You can use an automatic enrollment feature to avoid nondiscrimination testing. To do this, your automatic enrollment feature must start with a 3 percent deferral and automatically increase every year so employees contribute at least six percent of of their compensation by the 5th year. Also, with this type of automatic enrollment, the company is required to contribute to avoid nondiscrimination testing.

The required contribution, again, is either a match or a fixed percentage of compensation for all participants.

And if you choose the match, it must be a full match on the first one percent of deferrals plus a 50% match for the next 5% of deferrals.

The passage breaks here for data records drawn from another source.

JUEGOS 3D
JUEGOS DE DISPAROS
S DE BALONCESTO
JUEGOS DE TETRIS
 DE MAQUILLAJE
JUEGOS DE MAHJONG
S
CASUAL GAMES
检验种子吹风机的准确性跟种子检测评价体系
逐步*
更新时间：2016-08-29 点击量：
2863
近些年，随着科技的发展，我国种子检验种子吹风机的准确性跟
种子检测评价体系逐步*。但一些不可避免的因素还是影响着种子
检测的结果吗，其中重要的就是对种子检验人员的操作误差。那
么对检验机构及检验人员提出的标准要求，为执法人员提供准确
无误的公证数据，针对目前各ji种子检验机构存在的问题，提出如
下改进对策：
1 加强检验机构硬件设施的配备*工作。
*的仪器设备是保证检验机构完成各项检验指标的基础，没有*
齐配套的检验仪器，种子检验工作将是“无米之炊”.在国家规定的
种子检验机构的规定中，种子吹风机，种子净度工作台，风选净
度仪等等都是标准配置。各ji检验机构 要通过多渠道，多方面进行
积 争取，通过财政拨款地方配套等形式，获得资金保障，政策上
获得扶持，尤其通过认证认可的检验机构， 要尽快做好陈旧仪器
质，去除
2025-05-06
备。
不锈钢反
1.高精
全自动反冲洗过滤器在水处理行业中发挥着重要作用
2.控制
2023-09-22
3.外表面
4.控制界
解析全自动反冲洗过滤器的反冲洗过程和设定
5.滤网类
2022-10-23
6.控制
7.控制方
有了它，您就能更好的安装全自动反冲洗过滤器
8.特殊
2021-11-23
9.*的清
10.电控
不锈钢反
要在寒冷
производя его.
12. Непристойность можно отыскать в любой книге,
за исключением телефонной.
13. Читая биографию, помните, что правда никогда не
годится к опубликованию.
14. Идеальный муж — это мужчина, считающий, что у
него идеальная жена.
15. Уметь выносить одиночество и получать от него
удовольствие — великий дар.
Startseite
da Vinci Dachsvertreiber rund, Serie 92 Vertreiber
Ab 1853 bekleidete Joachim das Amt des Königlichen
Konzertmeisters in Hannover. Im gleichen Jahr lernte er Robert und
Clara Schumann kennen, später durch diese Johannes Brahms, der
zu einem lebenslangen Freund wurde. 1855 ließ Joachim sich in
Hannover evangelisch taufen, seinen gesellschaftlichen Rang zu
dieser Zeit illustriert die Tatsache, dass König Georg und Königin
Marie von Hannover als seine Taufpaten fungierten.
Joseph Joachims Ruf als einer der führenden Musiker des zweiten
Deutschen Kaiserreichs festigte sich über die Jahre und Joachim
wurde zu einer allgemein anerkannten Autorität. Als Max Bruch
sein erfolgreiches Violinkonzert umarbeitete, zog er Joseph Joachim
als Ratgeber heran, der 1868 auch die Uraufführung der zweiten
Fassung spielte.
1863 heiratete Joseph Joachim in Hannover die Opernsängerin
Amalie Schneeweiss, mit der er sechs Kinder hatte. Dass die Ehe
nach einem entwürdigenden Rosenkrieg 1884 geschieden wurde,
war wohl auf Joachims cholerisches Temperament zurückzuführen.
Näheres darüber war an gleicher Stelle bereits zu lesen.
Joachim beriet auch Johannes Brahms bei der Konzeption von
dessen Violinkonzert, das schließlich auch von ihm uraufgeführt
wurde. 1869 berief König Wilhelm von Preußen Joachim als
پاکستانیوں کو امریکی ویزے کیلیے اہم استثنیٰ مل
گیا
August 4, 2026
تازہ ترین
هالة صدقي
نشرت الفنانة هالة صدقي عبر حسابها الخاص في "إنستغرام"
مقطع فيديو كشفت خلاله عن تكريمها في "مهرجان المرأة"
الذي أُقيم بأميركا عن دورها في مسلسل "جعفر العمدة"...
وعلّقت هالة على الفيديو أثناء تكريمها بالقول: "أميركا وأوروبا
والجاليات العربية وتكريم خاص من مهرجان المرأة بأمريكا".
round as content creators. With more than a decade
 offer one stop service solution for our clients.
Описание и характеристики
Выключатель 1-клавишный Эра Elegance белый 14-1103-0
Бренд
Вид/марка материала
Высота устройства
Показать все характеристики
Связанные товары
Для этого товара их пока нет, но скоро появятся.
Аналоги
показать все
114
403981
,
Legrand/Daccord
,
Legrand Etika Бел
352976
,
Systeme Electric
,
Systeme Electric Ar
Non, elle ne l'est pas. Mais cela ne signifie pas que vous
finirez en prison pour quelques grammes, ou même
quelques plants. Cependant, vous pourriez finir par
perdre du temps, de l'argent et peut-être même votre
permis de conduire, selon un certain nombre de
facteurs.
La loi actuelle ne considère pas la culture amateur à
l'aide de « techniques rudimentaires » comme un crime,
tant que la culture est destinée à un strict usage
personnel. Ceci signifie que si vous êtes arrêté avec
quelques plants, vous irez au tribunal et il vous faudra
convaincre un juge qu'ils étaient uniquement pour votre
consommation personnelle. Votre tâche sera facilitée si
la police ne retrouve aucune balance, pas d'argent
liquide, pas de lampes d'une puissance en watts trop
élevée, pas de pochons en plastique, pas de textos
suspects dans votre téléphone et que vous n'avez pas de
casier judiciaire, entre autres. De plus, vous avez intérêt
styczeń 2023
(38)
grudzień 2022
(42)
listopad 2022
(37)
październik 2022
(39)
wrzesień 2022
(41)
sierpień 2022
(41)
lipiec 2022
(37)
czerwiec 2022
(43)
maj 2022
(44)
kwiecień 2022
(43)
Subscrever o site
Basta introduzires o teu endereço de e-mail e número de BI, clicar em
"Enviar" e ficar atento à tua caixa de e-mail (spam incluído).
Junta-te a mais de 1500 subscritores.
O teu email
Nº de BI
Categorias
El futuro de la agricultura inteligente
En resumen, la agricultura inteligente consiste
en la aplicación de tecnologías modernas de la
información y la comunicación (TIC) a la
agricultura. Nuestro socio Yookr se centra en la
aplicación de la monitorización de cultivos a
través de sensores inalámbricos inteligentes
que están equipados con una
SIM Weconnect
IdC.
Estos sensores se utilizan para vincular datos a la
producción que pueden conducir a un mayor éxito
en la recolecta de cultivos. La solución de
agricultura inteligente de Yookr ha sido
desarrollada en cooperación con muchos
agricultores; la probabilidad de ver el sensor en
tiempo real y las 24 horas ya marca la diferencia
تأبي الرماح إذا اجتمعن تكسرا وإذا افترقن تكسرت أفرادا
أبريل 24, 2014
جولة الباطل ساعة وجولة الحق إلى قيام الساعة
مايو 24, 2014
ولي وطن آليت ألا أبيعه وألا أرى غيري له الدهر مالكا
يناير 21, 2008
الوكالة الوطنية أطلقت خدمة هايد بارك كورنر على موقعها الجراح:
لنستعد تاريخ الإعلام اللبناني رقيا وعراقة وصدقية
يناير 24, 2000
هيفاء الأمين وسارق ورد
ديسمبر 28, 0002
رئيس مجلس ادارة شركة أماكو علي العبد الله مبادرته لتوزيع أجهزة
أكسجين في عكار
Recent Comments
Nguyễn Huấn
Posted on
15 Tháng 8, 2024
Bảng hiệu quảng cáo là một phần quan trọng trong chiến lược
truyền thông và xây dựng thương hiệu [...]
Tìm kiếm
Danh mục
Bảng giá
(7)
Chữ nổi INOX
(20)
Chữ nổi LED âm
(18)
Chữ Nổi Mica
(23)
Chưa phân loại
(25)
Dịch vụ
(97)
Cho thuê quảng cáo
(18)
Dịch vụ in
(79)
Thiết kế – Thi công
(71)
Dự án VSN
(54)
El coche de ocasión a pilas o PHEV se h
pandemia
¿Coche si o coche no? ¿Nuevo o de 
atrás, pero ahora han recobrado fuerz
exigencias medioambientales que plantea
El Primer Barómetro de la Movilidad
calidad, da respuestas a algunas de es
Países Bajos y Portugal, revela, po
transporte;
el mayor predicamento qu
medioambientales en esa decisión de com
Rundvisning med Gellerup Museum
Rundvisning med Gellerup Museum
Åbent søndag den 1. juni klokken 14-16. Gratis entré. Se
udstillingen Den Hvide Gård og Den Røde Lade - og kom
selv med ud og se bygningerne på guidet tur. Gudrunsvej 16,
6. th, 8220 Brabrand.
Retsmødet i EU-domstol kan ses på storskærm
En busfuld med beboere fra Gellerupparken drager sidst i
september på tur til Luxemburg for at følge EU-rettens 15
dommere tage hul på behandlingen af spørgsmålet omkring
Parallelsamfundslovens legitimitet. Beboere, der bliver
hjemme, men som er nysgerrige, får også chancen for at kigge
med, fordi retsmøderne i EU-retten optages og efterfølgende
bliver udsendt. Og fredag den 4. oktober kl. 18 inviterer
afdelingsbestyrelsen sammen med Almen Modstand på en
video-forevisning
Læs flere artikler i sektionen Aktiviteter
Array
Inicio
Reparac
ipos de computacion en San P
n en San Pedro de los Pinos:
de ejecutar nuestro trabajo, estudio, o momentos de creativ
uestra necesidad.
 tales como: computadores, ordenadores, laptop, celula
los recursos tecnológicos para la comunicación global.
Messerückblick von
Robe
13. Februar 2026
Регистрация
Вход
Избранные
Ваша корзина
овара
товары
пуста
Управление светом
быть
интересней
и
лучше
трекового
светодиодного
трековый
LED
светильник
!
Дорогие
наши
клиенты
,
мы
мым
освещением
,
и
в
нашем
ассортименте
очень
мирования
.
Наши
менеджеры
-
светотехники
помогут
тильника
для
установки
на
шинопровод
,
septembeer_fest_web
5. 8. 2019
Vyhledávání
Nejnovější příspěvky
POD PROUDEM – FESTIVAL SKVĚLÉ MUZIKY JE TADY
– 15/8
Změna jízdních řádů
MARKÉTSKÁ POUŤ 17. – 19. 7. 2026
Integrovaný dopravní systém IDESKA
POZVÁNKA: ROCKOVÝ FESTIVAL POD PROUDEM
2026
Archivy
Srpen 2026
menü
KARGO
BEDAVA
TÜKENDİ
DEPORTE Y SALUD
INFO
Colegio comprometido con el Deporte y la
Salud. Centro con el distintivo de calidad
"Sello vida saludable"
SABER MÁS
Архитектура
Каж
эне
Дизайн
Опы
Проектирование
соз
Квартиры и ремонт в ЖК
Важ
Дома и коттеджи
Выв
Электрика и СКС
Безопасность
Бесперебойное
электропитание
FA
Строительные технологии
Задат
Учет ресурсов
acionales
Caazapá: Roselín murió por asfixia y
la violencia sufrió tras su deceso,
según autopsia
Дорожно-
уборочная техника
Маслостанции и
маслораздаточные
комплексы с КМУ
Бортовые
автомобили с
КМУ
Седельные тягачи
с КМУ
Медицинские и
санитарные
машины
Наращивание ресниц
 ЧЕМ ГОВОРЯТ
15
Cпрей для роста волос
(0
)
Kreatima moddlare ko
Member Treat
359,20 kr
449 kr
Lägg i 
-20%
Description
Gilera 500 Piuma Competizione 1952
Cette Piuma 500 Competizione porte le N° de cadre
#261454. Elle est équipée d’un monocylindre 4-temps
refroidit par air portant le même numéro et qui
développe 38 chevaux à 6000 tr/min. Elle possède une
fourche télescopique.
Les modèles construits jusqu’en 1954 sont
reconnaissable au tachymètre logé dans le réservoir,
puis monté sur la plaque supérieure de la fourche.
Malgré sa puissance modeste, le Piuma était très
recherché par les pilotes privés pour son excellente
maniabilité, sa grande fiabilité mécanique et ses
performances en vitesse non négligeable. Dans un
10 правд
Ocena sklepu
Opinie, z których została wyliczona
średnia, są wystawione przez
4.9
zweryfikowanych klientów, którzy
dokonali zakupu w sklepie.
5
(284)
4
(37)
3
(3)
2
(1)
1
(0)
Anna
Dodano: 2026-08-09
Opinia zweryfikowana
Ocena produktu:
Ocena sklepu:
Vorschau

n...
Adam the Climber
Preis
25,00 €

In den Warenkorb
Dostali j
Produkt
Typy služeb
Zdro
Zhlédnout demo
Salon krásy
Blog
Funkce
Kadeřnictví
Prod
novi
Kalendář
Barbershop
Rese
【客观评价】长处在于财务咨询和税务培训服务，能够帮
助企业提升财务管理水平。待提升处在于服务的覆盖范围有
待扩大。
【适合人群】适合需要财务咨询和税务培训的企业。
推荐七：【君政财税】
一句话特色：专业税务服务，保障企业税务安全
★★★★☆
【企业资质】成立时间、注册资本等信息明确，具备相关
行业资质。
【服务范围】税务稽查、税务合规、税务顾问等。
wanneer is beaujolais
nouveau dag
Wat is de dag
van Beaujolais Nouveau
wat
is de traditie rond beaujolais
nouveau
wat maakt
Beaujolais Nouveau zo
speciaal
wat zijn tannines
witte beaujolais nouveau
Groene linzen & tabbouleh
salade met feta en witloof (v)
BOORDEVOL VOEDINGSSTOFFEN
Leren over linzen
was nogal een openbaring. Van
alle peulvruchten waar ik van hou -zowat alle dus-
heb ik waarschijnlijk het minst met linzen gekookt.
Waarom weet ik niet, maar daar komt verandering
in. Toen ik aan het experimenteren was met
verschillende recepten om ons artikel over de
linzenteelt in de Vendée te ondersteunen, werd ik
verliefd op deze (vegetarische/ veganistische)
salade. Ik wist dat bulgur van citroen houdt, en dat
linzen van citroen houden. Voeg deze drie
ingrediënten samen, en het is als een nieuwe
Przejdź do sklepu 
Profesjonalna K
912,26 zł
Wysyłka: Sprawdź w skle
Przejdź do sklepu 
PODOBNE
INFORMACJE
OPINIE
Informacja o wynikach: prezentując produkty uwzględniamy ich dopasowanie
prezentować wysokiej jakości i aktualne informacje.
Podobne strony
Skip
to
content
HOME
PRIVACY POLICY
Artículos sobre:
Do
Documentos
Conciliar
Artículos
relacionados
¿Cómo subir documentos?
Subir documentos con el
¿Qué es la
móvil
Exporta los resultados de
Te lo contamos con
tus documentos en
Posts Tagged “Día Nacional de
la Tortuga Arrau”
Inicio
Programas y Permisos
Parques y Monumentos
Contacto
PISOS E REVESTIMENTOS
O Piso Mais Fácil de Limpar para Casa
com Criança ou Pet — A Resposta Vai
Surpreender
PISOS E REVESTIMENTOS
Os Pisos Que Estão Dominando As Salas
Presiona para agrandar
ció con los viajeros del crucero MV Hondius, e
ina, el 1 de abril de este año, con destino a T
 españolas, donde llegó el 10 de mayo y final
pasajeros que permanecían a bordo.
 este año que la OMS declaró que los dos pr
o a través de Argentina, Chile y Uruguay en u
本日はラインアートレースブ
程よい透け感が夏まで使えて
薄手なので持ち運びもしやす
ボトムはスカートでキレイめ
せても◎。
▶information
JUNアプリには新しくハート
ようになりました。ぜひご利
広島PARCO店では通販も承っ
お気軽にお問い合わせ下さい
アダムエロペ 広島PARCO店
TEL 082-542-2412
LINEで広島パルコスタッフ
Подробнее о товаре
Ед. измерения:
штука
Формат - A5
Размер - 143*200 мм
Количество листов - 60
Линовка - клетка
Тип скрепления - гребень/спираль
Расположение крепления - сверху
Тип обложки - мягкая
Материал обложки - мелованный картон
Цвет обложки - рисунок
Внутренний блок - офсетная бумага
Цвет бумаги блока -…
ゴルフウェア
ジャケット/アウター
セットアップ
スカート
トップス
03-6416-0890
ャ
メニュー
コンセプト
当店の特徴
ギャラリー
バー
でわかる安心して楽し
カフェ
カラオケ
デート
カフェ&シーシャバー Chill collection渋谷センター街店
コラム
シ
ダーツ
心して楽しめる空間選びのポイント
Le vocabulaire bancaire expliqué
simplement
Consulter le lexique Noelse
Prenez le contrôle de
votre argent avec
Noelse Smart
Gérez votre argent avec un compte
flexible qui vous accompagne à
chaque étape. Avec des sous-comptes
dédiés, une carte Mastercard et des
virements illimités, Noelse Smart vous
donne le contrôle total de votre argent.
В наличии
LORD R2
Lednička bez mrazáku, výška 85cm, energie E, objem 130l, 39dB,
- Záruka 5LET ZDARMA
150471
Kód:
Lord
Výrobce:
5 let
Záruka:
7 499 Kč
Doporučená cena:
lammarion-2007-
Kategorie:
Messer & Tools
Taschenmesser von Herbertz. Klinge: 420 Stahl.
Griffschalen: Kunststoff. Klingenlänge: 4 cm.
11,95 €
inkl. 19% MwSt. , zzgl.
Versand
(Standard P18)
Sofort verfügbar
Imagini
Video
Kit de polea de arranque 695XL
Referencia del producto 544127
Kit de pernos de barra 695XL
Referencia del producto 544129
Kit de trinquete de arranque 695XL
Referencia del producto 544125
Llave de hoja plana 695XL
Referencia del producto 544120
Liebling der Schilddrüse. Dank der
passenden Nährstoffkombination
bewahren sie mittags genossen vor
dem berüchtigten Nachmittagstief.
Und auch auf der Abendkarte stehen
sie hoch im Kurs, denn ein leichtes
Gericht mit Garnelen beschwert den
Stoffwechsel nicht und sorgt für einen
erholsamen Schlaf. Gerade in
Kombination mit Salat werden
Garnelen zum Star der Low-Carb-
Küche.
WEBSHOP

If you choose the fixed contribution, it must be 3% of compensation for all eligible employees.

We talked about a few of the basic rules for 401(k) plans. Remember, the plan document is always going to dictate how you should operate your plan, so be sure to complete the plan document properly.

If you visit our website at www.irs.gov/EP and select “Types of Retirement Plans” and then select “401(k) plans,” you’ll find a wealth of helpful information on these types of plans. While you’re there, take a look at our 401(k) Checklist and Fix It Guides.

We also have a lot of useful information under the 401(k) Additional Resources link. Specifically, you may want to check out Publication 4222, which is our 401(k) Plans for Small Businesses pub, as well as Pub 4674, which has more information on automatic enrollment 401(k) plans.

We hope you’ve learned a few things about the types of 401k plans.